Now, father is in exile in his own country,
While son is in exile in this strange land.

The son is in exile because he is in America.  Yet the father feels exilic even though he is still in Vietnam.  For his South Vietnamese nation, the Republic of Vietnam, was irretrievably lost. This notion is a lovely touch about the nationalist attachment of refugees to the two decades of noncommunist postcolonialism.

Một ngày năm bốn cha lùi quê hương
Lánh Bắc vô Nam cha muốn xa bạo cường.
Một ngày bảy lăm đứng ở cuối đường
Loài quỷ dữ xua con ra đại dương!

One day in 1954, father left his home,
Leaving north for south, he wished to get away from cruelty.
One day in 1975, son stood at the end of the road,
Pushed out to the ocean by the wicked devils.

Enters the instrumental break, then the song continues with new lyrics.  The absence of repetition contributes to the “epic” scope about the song.   Nonetheless, it does repeat the format that the first two verses are about 1954 and the third 1975.

Một ngày năm bốn xa mộ ông cha,
Với lũy tre xanh khóm chuối bên sau nhà.
Một ngày năm bốn cha phải chia lìa
Cùng mảnh đất nóc gia cha làm ra.

Một ngày năm bốn ôi Thành Đô ơi!
Tiễn bước cha đi vẫn giữ tên muôn đời,
Hà Nội yêu quý không thể ngăn người
Vì người đã ra đi theo tự do.

One day in 1954, father left his ancestral graves,
Bamboo wall and banana trees in the backyard.
One day in 1954, father was separated
From the farm and the house roofs he built.

One day in 1954, alas, Capitol City,
Which bid farewell to father while holding to its eternal name.
Beloved Hanoi could not stop the people

Who left because they followed liberty.

Of the latter verse, note that Hanoi is referenced in the first line and named in the third.   Here, Phạm Duy plays loose with history in declaring that it has an “eternal name,” for Hanoi actually had several different names in its long history.  Vietnamese refugees probably overlooked this mistake because they agreed with his main point shown in the next verse: the change of Saigon’s name forced upon by the victorious regime.

Một ngày bảy lăm con bỏ hết giang sơn
Hai mươi năm tình yêu người yêu cuộc sống!
Giờ nơi nước mình niềm đau thay nỗi vui
Sài Gòn đã chết rồi phải mang tên xác người.

One day in 1975, son has abandoned his country,
Twenty years of love and loving life!
Now our country has replaced happiness with pain,
Saigon has died, being named after a corpse.

The last verse bring the two experiences into one, multiplying the sorrow but also bringing an overarching interpretation to them.

Một ngày dĩ vãng ôi gần hay xa!
Đất nước hai phen chứng kiến bao chia lìa
Đời của cha con: hai lần vẫy chào
Chào từ giã quê hương trong hận đau.

A day of the past: is it near or far?
Twice has our country witnessed separation.
Twice have father and son waved goodbye.
Waving goodbye to homeland deep in hatred and sorrow.

The song ends with a two-line coda, which summaries the song in one line and expresses a distant hope in the second.

Đời hai lần ta bỏ quê bỏ nước
Phải nuôi ngày sau về ôm tổ quốc.

Twice in our lives, we have left home and country.
Build our spirit so we’ll return to our fatherland. 

There have been a number of other recordings, including at least two by Khánh Ly.  Phạm Duy returned to Vietnam and lived out the last ten years of his long and productive life.
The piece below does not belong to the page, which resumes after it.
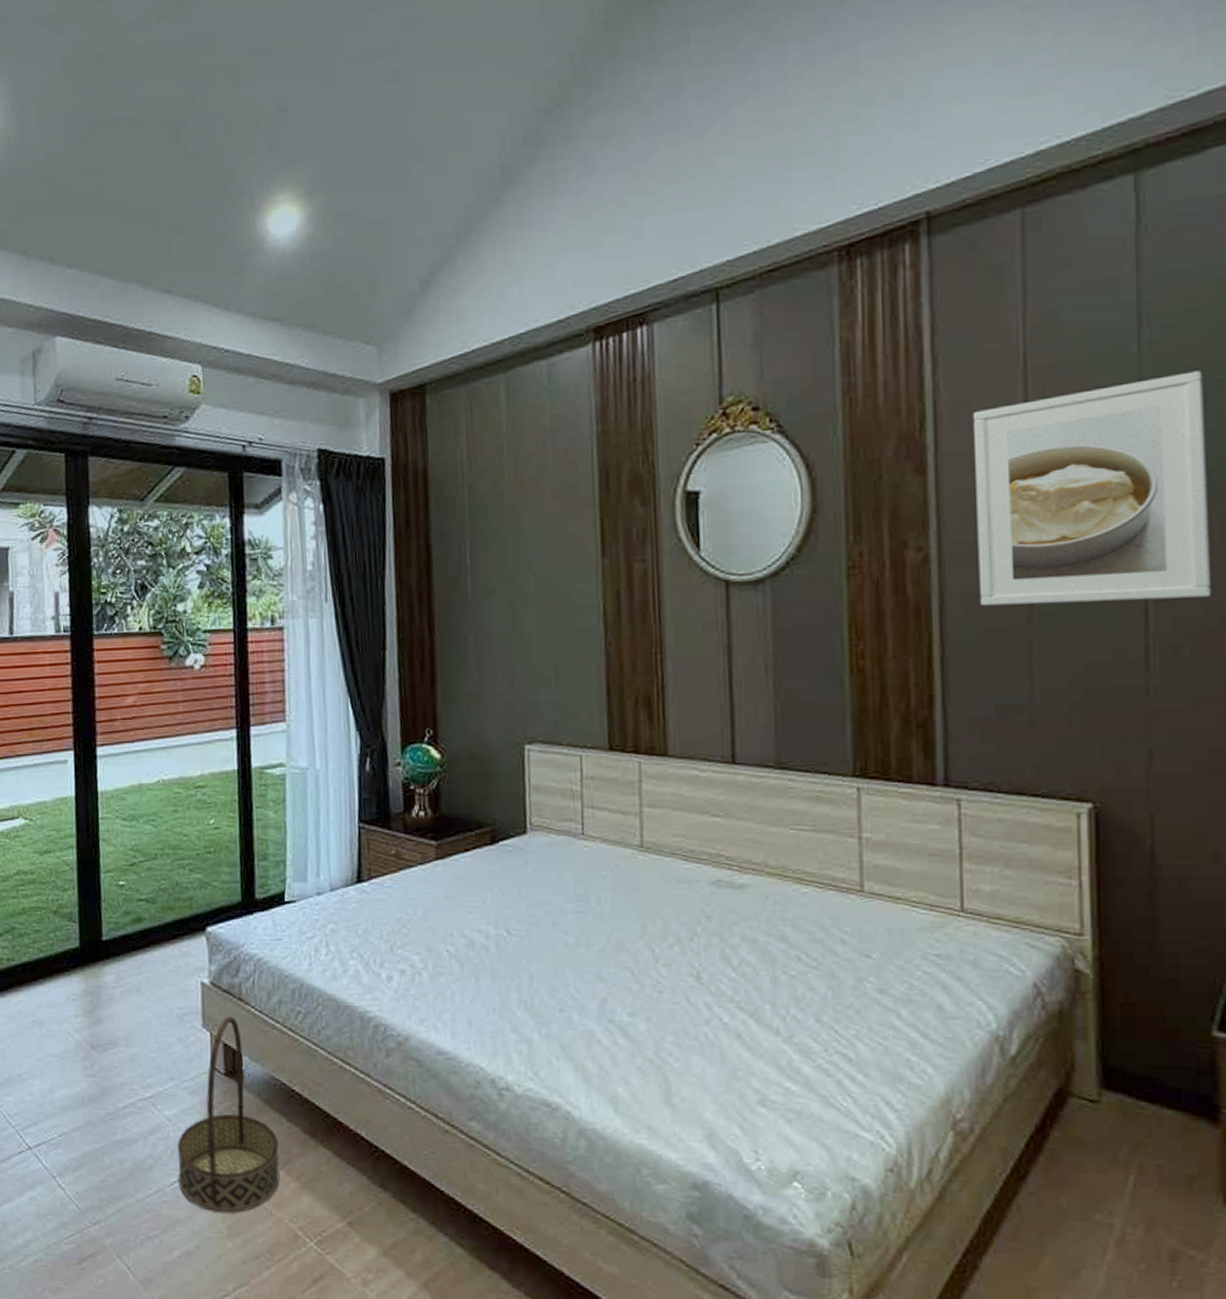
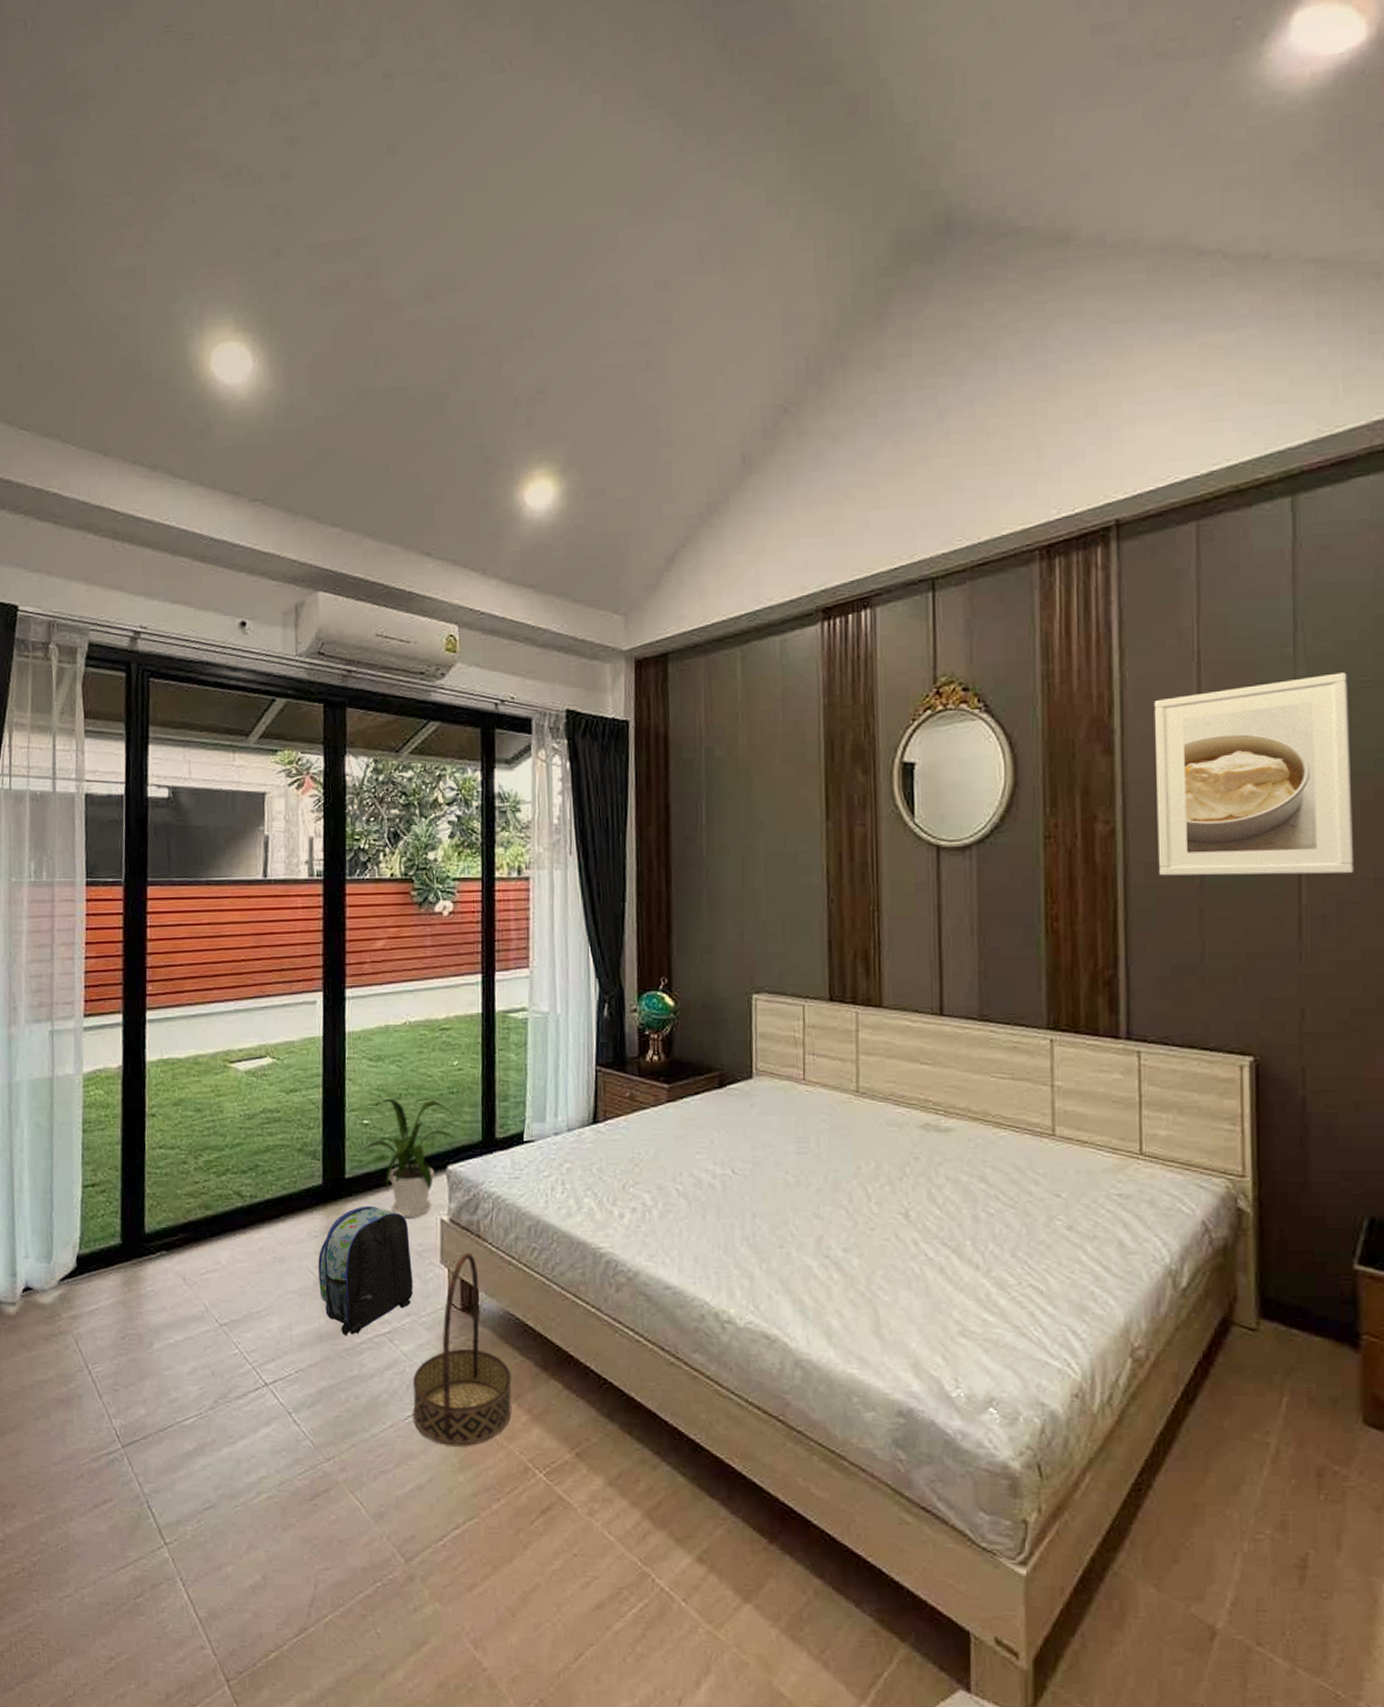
backpack: none [77,968,175,1099] -> present [318,1205,413,1335]
house plant: none [108,859,213,980] -> present [351,1098,455,1217]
In that, one could say that he reconciled his past and present.  It is different in the diaspora, however, and this song still carries solid anticommunist contents.  But I also have a feeling that it has been performed live as memorialization of the profound experience of separation, which is related to yet isn’t the same as anticommunism.

However is the case, there’s no question that it is still very much alive as a refugee song in Little Saigons throughout the diaspora.  Below is a live performance at a fundraising event organized by a Vietnamese Buddhist temple in suburban Toronto.  It is preceded by a short introduction by the MC Giáng Ngọc, daughter of the composer of the #7 song on my list.

A valuable work of art should outlive the artist.  Having written so many great songs, especially a number of love tunes that are standards, Phạm Duy’s reputation should live into the next century.  As for this song, I predict that it will last for at least two more decades, possibly more, due to the historicity of its artistry.  We’ll see.